Antonio Gallardo wrote:
Sylvain Wallez dijo:
Antonio Gallardo wrote:
As a Cocoon user I really don't care if the problem is at x line inside a
3rd party lib. To me is enough to know that the fuunction f() in the 3rd
party lib is not making the right work. How the function f() works it is
up to the 3rd party jar developers.
C'mon Antonio! As a software developper, your goal is to build an
application that works. And if you depend on that f() function and need
to release to the customer, you will certainly get your hands dirty in
the 3rd party code. That's one of the biggest advantages of opensource:
you can fix it yourself.
Yep. I understand the point. In my own case, what I do is to contact the right community and tell them where is the problem.

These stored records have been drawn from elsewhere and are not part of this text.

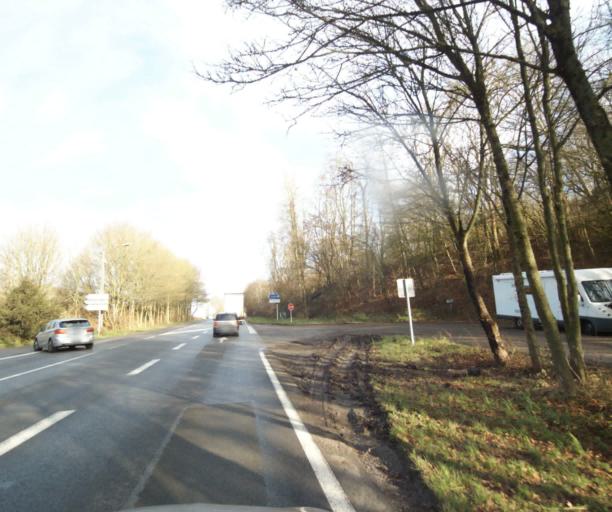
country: FR
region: Nord-Pas-de-Calais
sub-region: Departement du Nord
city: Famars
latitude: 50.3245
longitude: 3.5061
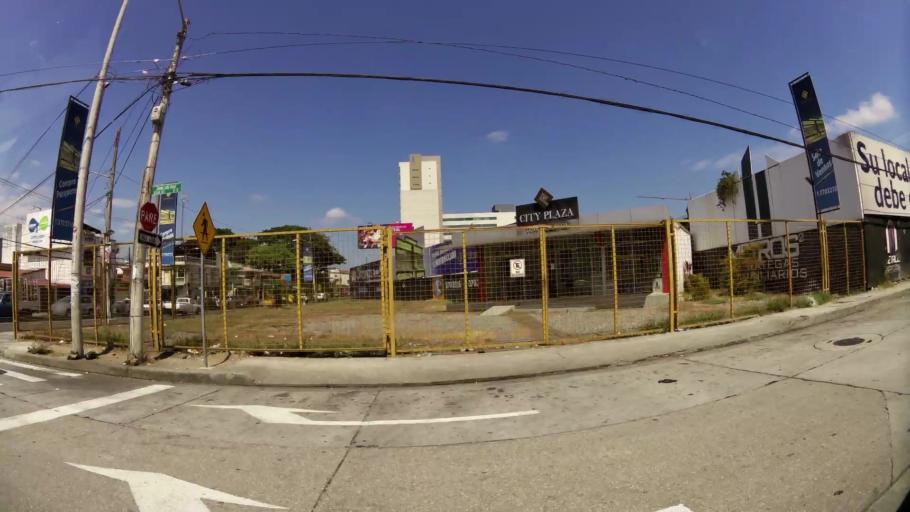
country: EC
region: Guayas
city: Guayaquil
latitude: -2.1421
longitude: -79.9096
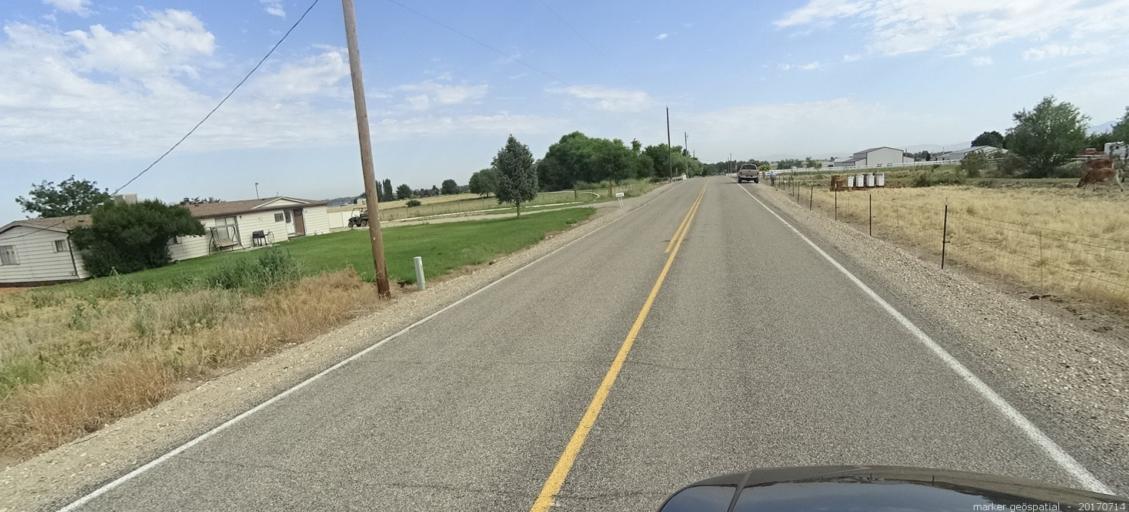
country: US
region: Idaho
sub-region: Ada County
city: Kuna
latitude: 43.4977
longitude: -116.3543
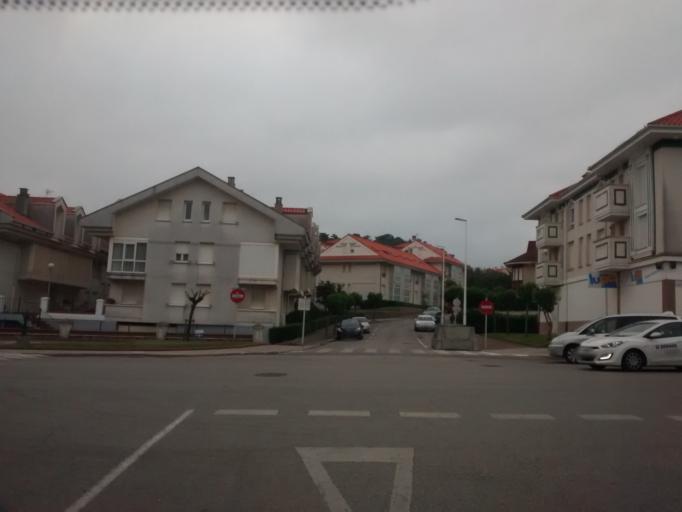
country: ES
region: Cantabria
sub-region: Provincia de Cantabria
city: Santander
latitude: 43.4548
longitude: -3.7425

This absolutely not the point of this discussion. The point is to know how to find the sources for a CVS snapshot. We do not care where the bug fixes it contains come from. Personally, if I find a bug that is blocking for my project, I'll try to track it and solve it and send the relevant community a patch instead of just informing them of the bug.
I know that this is
more complicated and time consuming, but I think it is the right think to
do if me (as developers) don't want to fix it over and over on every new
release of the 3rd party jar.
I never, never, never, never talked about forking a 3rd party library, and this would be the worst thing to do. Find the bug, fix it and send the patch, and people will thank you and eventually make you a committer.
This is my last reply to this thread.